Where you “do” end up with problems is when you try to upload new content to a texture “from the CPU” (e.g. glTexSubImage2D()) while the GPU is still rendering using the previous content in that texture on the GPU. Then you end up in driver-specific voodoo land where it will either: 1) “ghost” the texture behind the scenes and upload the content to the new texture, 2) block the CPU update until the GPU is finished rendering with the old contents of the texture, or 3) try to save-off the uploaded texture data so it can defer the update until later.
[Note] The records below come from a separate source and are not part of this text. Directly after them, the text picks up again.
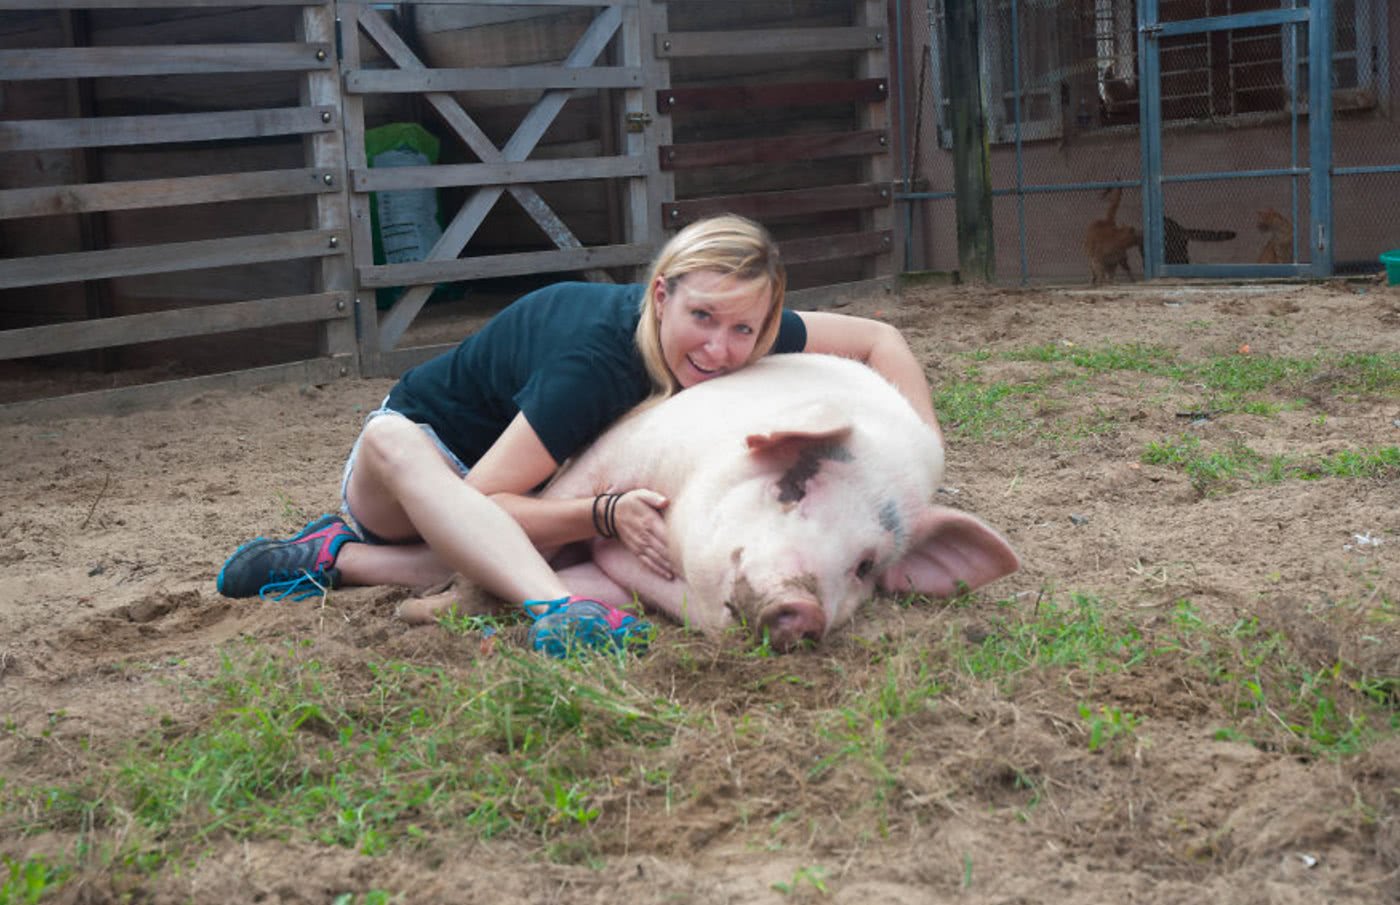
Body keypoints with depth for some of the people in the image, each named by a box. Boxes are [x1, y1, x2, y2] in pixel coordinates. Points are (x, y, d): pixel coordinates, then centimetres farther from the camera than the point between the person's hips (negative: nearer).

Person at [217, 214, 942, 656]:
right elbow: (480, 500, -38)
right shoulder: (596, 357, -39)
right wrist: (606, 515, -52)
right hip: (421, 451, -5)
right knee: (393, 438, -41)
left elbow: (877, 340, -9)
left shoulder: (736, 339, -20)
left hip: (505, 500, 6)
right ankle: (555, 610, -62)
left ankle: (336, 556, -7)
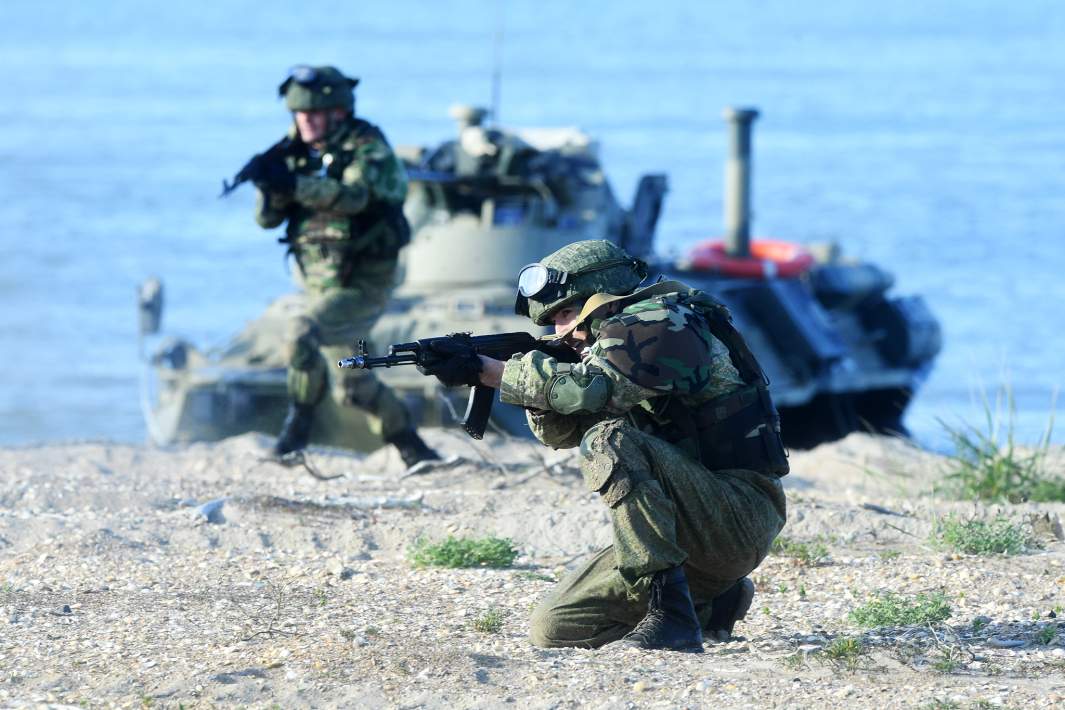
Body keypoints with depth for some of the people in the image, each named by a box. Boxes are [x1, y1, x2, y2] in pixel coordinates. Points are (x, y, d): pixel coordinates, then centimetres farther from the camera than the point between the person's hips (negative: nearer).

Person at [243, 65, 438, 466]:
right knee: (352, 387, 12)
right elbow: (267, 218, 1)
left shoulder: (368, 148, -12)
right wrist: (270, 183, -20)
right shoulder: (297, 152, 5)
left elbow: (353, 196, -32)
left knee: (305, 336, -29)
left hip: (362, 283, -7)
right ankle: (411, 448, 29)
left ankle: (297, 429, -15)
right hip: (318, 280, 7)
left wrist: (293, 182, -43)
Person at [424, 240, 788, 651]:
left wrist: (489, 371, -21)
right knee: (554, 629, 1)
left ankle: (670, 613, -30)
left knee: (609, 441, -29)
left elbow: (587, 390, -27)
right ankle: (708, 606, 17)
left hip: (740, 515, -10)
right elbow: (560, 429, 16)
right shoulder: (618, 341, 17)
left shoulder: (657, 324, -12)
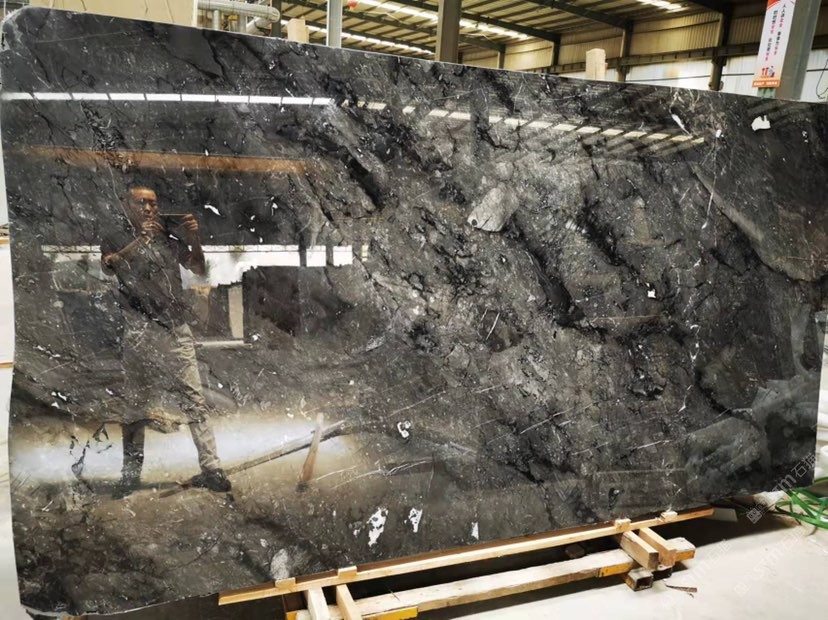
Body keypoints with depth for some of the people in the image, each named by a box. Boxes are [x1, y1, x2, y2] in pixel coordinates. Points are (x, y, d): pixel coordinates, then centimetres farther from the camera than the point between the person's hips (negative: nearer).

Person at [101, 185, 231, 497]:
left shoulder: (169, 238, 14)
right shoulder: (116, 237, 8)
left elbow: (200, 270, 14)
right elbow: (109, 266, -11)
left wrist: (194, 240, -2)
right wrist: (140, 241, -22)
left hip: (176, 329, 2)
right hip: (140, 331, -1)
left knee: (194, 399, -4)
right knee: (137, 403, 6)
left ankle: (211, 469, -4)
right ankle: (131, 473, 16)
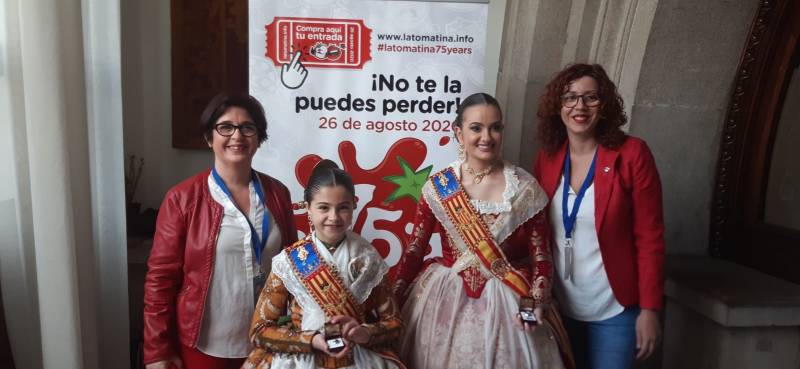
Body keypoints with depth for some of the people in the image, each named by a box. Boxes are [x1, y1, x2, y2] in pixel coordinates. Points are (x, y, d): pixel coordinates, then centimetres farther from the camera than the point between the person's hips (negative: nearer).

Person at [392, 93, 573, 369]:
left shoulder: (525, 188, -5)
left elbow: (540, 253, -2)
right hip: (444, 298, 1)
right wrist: (392, 302, -5)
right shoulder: (438, 187, -4)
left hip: (507, 301, 0)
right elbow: (414, 249, 0)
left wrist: (538, 301, -17)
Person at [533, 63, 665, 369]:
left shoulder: (631, 154, -13)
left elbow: (650, 237, -12)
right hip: (560, 307, 4)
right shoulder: (547, 157, -2)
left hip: (614, 311, -4)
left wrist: (649, 309, -12)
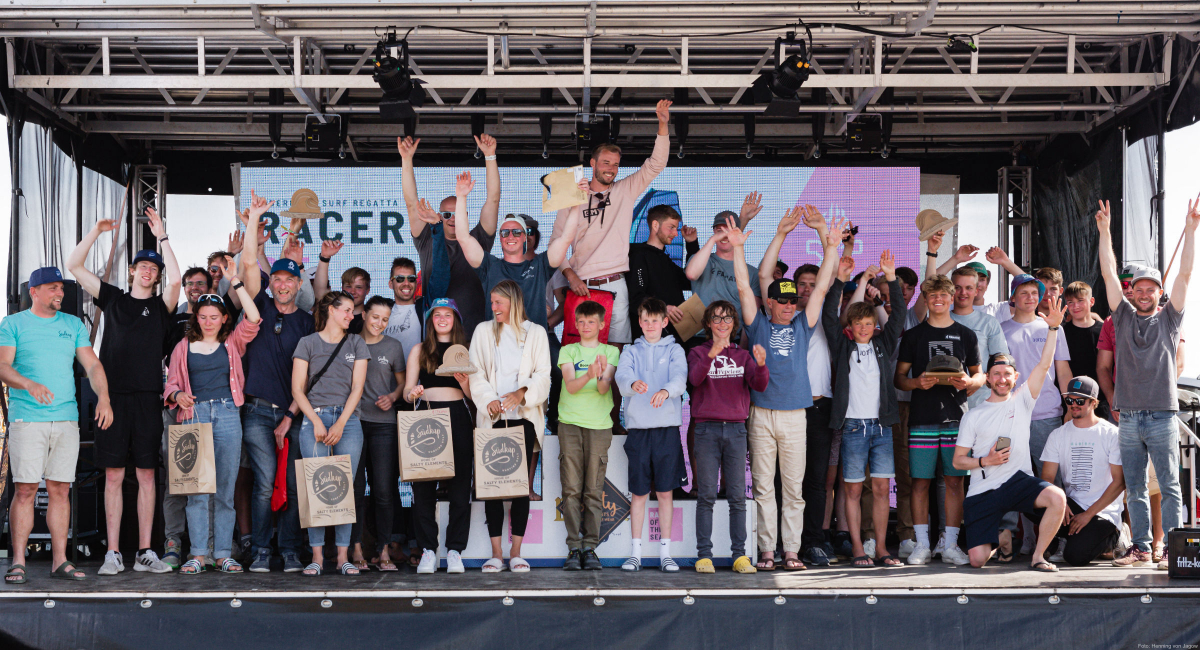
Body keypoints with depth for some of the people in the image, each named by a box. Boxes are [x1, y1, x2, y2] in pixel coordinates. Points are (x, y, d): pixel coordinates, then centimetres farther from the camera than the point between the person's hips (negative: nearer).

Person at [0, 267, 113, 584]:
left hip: (67, 418, 3)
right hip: (27, 419, -3)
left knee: (60, 489, 4)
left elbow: (92, 365, 10)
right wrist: (29, 384, -26)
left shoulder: (73, 325, 15)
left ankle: (60, 560, 7)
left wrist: (104, 397, -7)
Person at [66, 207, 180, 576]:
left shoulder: (161, 306, 9)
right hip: (113, 394, 1)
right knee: (113, 475, 1)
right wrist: (96, 231, 3)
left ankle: (144, 552, 6)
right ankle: (113, 553, 4)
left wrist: (162, 237, -10)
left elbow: (176, 280, -12)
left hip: (147, 397, 0)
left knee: (146, 474, 2)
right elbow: (73, 266, 11)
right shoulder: (113, 298, 13)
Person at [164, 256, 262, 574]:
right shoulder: (183, 347, 14)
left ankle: (224, 554, 5)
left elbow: (253, 319, -3)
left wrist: (235, 281, -4)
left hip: (227, 414, 0)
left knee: (225, 487, 1)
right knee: (196, 487, -3)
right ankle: (197, 554, 0)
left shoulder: (232, 343, 12)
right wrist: (177, 395, -11)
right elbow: (171, 382, 12)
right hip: (194, 415, 0)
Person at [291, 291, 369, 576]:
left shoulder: (356, 343, 14)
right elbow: (297, 388, 3)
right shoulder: (308, 343, 9)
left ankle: (343, 556, 1)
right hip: (314, 418, -2)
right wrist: (317, 421, -9)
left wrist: (340, 424, -7)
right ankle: (317, 556, -2)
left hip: (348, 420, 2)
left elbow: (357, 387, 5)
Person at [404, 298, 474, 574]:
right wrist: (412, 393, -13)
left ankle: (455, 551, 3)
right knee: (423, 486, -4)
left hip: (458, 418, 0)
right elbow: (407, 390, 10)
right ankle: (428, 550, 3)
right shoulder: (419, 351, 14)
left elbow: (473, 394, 10)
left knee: (459, 484, -3)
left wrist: (464, 381, -11)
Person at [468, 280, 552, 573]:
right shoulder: (483, 331, 11)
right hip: (492, 418, 1)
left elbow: (543, 375, 2)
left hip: (524, 416, -1)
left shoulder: (535, 332, 8)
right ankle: (496, 553, 3)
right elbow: (476, 373, 4)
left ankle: (516, 553, 5)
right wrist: (489, 401, -12)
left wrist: (522, 392, -17)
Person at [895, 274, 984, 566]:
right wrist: (917, 383, -12)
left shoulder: (966, 335, 11)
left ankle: (950, 545, 8)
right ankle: (922, 545, 6)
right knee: (920, 481, -2)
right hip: (922, 418, -1)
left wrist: (968, 382, -8)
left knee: (955, 481, 1)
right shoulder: (913, 335, 8)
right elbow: (898, 377, 8)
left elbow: (979, 376, 14)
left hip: (956, 416, 1)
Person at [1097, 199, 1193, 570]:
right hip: (1128, 417, 2)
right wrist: (1104, 231, 5)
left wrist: (1190, 230, -6)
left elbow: (1185, 273, 1)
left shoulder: (1168, 318, 8)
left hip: (1162, 416, -2)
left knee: (1170, 486, -1)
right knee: (1135, 489, 6)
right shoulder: (1123, 316, 12)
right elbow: (1108, 273, 9)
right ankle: (1141, 548, 13)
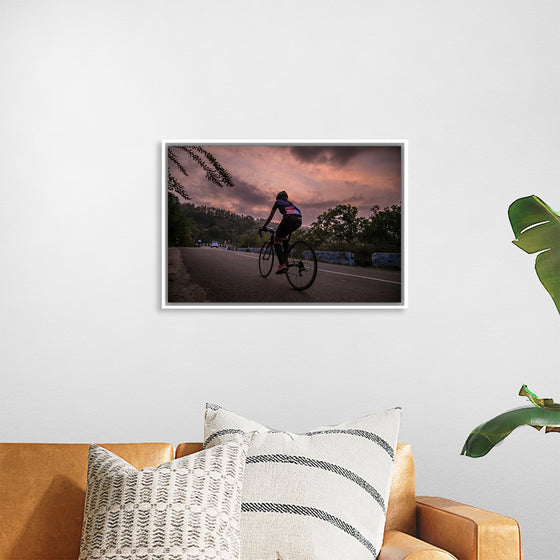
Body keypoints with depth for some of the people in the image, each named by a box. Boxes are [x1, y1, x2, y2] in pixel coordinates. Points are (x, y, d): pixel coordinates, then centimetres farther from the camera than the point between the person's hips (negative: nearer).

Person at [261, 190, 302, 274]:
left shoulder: (278, 202, 27)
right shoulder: (290, 203, 41)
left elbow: (270, 217, 30)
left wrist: (263, 227, 42)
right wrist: (291, 231, 55)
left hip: (289, 219, -6)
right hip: (299, 220, 6)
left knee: (277, 240, 6)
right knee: (285, 235, 33)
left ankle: (282, 264, -15)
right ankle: (285, 259, 22)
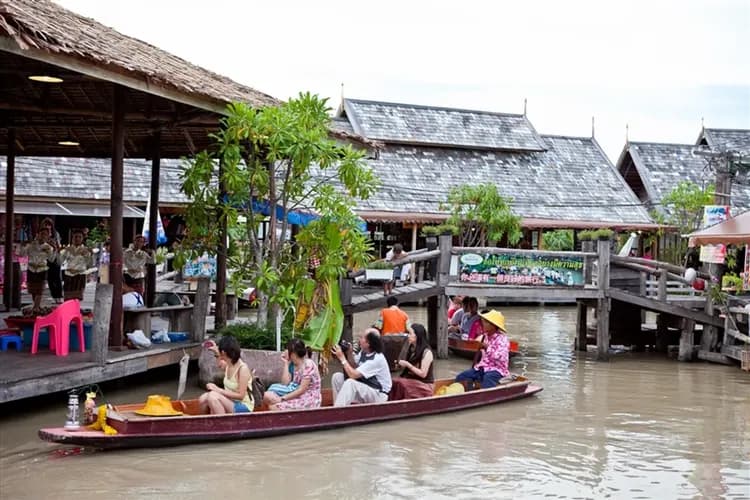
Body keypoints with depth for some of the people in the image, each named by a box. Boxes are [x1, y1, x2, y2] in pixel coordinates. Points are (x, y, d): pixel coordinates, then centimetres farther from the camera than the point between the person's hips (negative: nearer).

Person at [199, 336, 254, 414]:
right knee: (203, 398, -12)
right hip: (230, 403, 8)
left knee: (213, 396, -27)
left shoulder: (243, 369, -20)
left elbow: (240, 395, -22)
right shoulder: (227, 366, 4)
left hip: (243, 407, -8)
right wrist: (215, 350, 19)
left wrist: (218, 390, -22)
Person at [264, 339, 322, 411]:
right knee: (267, 395, -8)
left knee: (274, 407, -23)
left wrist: (282, 398, -20)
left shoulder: (308, 364, -13)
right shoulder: (294, 365, 13)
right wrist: (285, 362, 5)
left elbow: (301, 390, -18)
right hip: (298, 398, 9)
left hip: (309, 401, -9)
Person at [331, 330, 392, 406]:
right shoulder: (363, 352, -1)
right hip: (364, 387, 9)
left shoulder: (377, 359, -26)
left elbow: (353, 375, -29)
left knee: (350, 383, -32)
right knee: (337, 377, -2)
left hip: (379, 394, -9)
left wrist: (342, 358, -19)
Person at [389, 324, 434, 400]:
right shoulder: (412, 349, 9)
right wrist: (402, 364, 0)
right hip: (412, 380, 7)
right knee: (394, 381, -22)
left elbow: (423, 374, -16)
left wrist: (407, 365, -18)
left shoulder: (426, 352, -13)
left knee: (399, 383, -29)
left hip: (424, 384, -7)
Best bet: do all of your CPU texture uploads at startup, not at render time. However, this texture update “from the CPU” case isn’t the texture update case you’re talking about though. You’re updating its contents with the GPU pipeline. So I think you’ll be fine with one texture.

And again, always run a GPU profiler so you can see how your rendering work is parallelizing on the CPU and the target GPU (or not!). These profiling tools can make it pretty easy to see when an unintended synchronization is happening in the driver.

Don’t know much about Intel. But NVIDIA was one where you definitely don’t want to change the resolution or format of an FBO at runtime. Reuse from a pool of FBOs per res/format combination.

decode · April 4, 2021, 4:00pm

Wow … thank you very mutch for the detailed answer!!

I will work it through and see if i can make use of all the input.

take care and stay healthy!

Dark_Photon · April 4, 2021, 5:52pm

Sure thing.

Also, if in your current frameloop you don’t have any reason to render to more than 1 texture, you may be just fine (max perf-wise) creating 1 FBO and binding 1 texture to it at startup, and always rendering to that same FBO/texture every frame. There’s no FBO reconfigs in that case, and it’s pretty common. So it’s likely the driver devs would have optimized for that use case. You’ll just have to profile and see.